From Those Who Knew Trevor Speak
When I got home that night I called Lou, long distance.
“Wow,” Lou said. “You’re getting laid. That’s amazing. Wish I could say that.”
I tried to ex
plain that something felt dishonest about it. It wasn’t easy to explain. The only examples I could find involved my shame in being seen by Trevor the following morning. The feeling that I was doing him wrong by being there. He asked if Trevor seemed to mind, and I had to tell the truth.
He pointed out that the only person who felt odd about it was me. I thought that meant I was worried about nothing. I’m used to that. It’s a specialty of mine. That’s what I wanted him to tell me, I think. That my anxiety was based on nothing, like a shadow with no mass behind it; then, once he’d told me so, I thought it would disappear like a shadow flooded with light.
That’s not what he said. He said I was the only one who felt dishonest and I was the only one who knew my intentions. Maybe my intentions were dishonest.
I tried to dismiss his comment, but the minute he said it I felt this great sweep of shame. I admitted to Lou something I’d never said out loud to anyone. Arlene wasn’t quite what I’d pictured for myself. She wasn’t someone I’d usher into a room on my arm with great pride.

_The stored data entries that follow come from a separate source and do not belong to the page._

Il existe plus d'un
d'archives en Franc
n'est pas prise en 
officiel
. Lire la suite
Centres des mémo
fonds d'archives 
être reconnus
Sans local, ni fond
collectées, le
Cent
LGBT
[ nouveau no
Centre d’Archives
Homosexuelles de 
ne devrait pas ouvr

“In other words,” he said, “you’re ashamed of her.”
“I didn’t say that.”
“Sure you did.”
All these thoughts started going around in my head at once, making it hard to breathe. I realized that this was her worst fear about me. That I looked down on her. Worst fears are always based on a grain of truth. That’s what’s so bad about them. I wondered if she had a friend she talked to like this. I wondered if she talked about my face and how hard it was to be physically close to me.
Lou said, “If you really want somebody else, go find somebody else. You’re not doing her any favors.”
I said, “No. I want her.”
It surprised us both.
I just liked the way I felt around her. The way she made me feel. Which suddenly seemed so much more real and important than wearing a woman on your arm.
Lou told me a story about his most recent lover. A man who, like most men in his life, held him at arm’s length until Lou couldn’t take it anymore.
“I finally issued an ultimatum. Get the hell into my life, or get the hell out of it. If you want to stop feeling dishonest, Reub, try making an honest woman out of her.”